Tasks to carry out
1: In the forum post below on managing a music collection, how do most people copy their collection from one disk to another?
2: List every specific activity that the forum post below on managing a music collection names as part of shaping a collection.

Do you sometimes have the feeling, of not feeling comfortable the way you handle and administrate your valuable music ( and video and image) collection?
You don't really know -- if all the audio file integrity is still given (after all those years of moving files here and there) !?!?
Many of us spent hundred of hours to shape their collection, rip it, rip it twice,
get the tags right, finding the right cover arts and do this and that. ( I know there are other people out there who select their tracks by filenames such as 1.wav - these people can stop reading at this point ;) )
Once you're finshed (if that ever happens - a collection is a living animal) with your collection you do a backup.
Usually most of the people just simply copy/paste (using MS explorer) the stuff from one disk to another.
Over time that'll be done many times. You keep copying your data back and forth.
You trust the OS (operating system) that it takes care on the consistancy and won't mess with the data.
There are others who're running RAID systems and feel save about doing it.( It can't get worse than that)

Images with keypoint coordinates
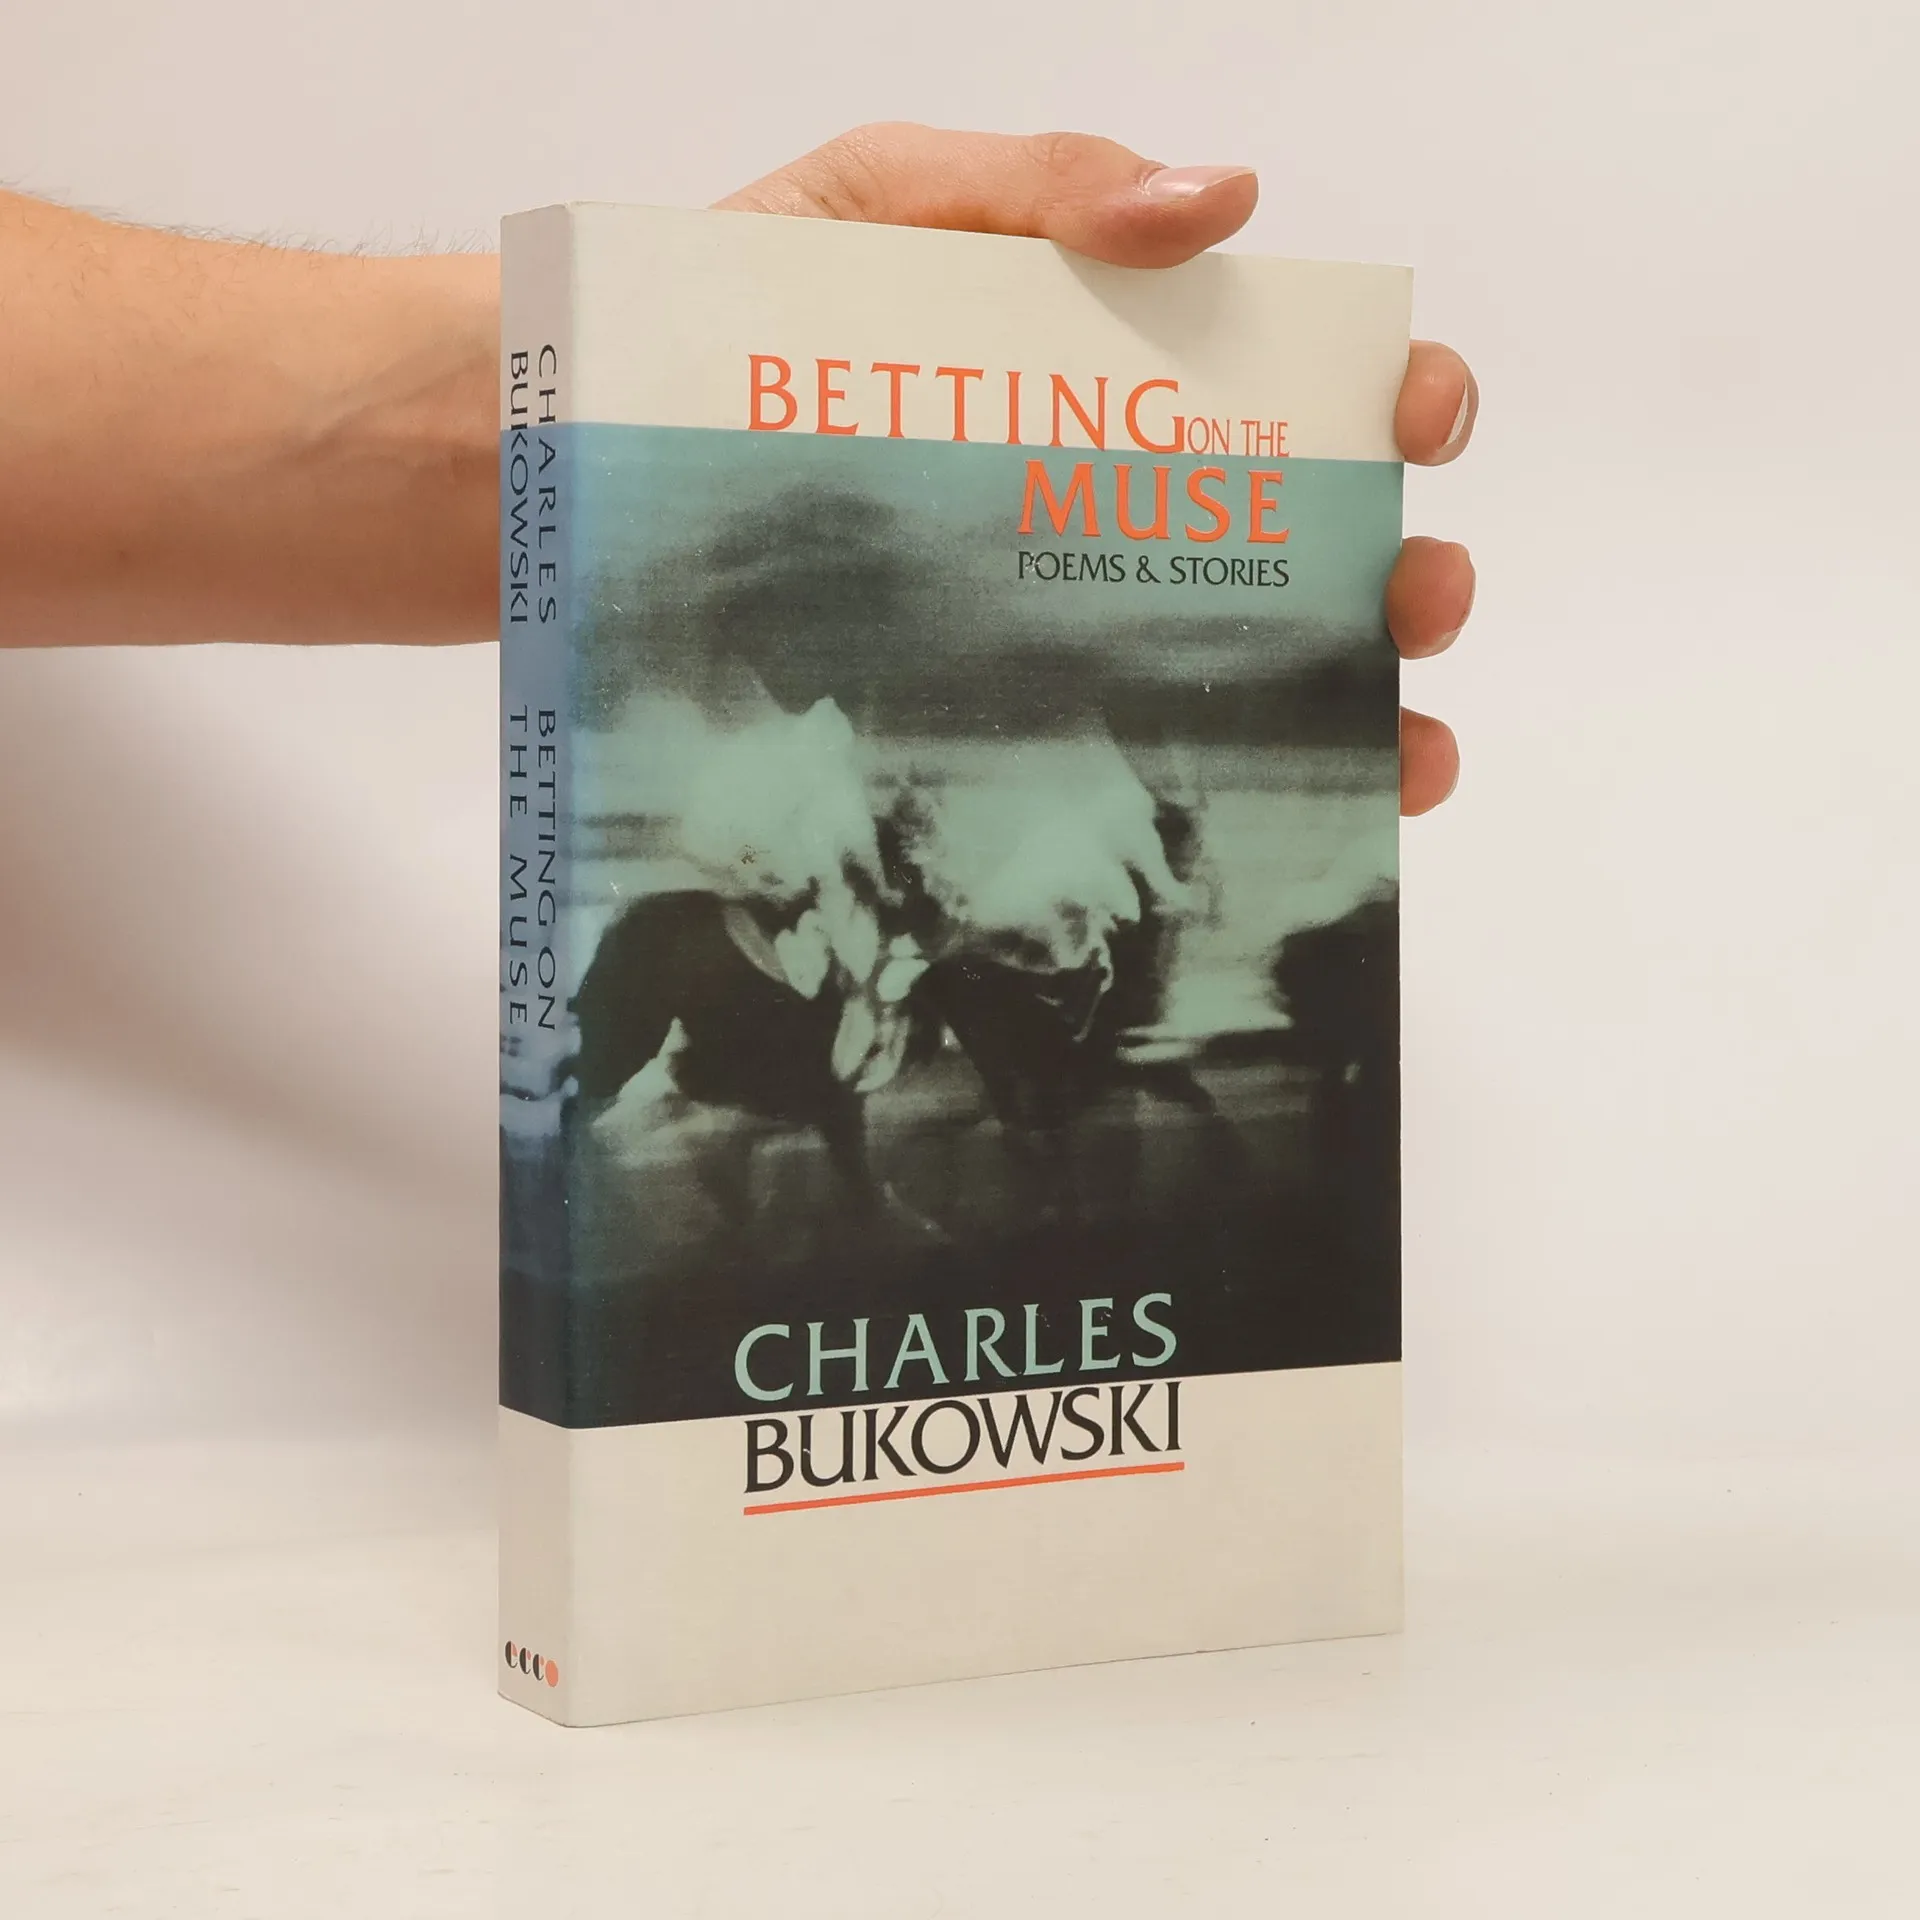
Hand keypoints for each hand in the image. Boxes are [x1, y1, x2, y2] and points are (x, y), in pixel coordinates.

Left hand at [719, 124, 1474, 816]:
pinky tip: (1292, 828)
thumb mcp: (881, 204)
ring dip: (1350, 709)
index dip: (1383, 394)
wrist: (579, 459)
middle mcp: (1103, 498)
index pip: (1287, 377)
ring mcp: (1050, 616)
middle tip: (1415, 598)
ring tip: (1399, 753)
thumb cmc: (731, 308)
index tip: (1417, 420)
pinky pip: (1124, 768)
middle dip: (1394, 570)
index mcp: (1107, 363)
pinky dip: (1228, 797)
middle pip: (1296, 542)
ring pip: (1241, 673)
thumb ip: (1039, 189)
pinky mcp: (985, 715)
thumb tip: (1227, 200)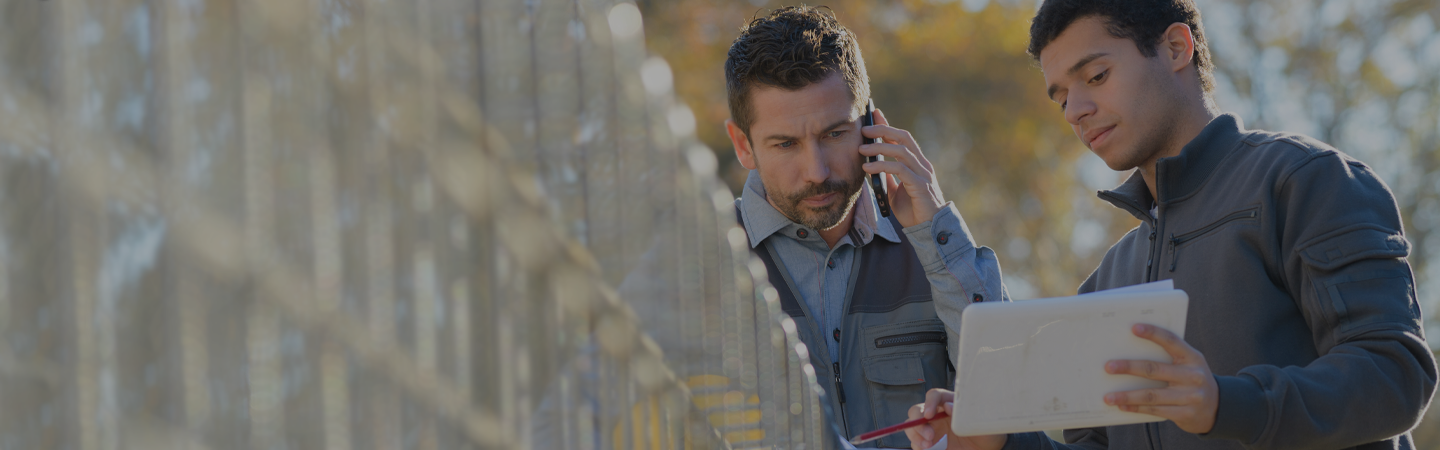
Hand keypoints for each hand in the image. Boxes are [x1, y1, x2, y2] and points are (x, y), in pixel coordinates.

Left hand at [860, 109, 945, 227]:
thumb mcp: (896, 192)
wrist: (929, 229)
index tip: (874, 113)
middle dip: (884, 129)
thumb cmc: (914, 211)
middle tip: (864, 128)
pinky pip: (899, 170)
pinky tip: (867, 168)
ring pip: (901, 151)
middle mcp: (922, 164)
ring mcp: (923, 173)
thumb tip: (872, 167)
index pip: (902, 138)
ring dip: (879, 147)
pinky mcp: (920, 185)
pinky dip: (882, 166)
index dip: (888, 125)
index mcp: (917, 164)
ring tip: (861, 149)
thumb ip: (888, 178)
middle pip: (903, 138)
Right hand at [904, 389, 1006, 449]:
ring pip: (911, 427)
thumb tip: (947, 406)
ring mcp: (931, 429)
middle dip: (918, 422)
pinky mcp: (929, 443)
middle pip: (917, 411)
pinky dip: (918, 447)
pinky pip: (916, 443)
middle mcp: (937, 415)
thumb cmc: (987, 433)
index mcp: (950, 403)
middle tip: (930, 436)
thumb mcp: (980, 423)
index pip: (934, 396)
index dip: (930, 402)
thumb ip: (963, 414)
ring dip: (915, 436)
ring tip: (928, 446)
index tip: (930, 414)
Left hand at [1104, 323, 1219, 433]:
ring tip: (1108, 397)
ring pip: (1152, 395)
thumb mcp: (1188, 364)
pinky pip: (1156, 410)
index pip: (1171, 341)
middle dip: (1128, 367)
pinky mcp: (1185, 414)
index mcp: (1192, 357)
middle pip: (1154, 369)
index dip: (1153, 333)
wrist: (1217, 408)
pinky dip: (1136, 409)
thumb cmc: (1192, 379)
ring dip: (1127, 395)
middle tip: (1108, 367)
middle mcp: (1193, 375)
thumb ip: (1168, 357)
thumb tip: (1129, 350)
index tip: (1133, 328)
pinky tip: (1123, 407)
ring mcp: (1190, 396)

Answers for each item
1: They copy and paste it using MS Explorer.

2: Ripping it, ripping it twice, getting the tags right, and finding the right cover arts.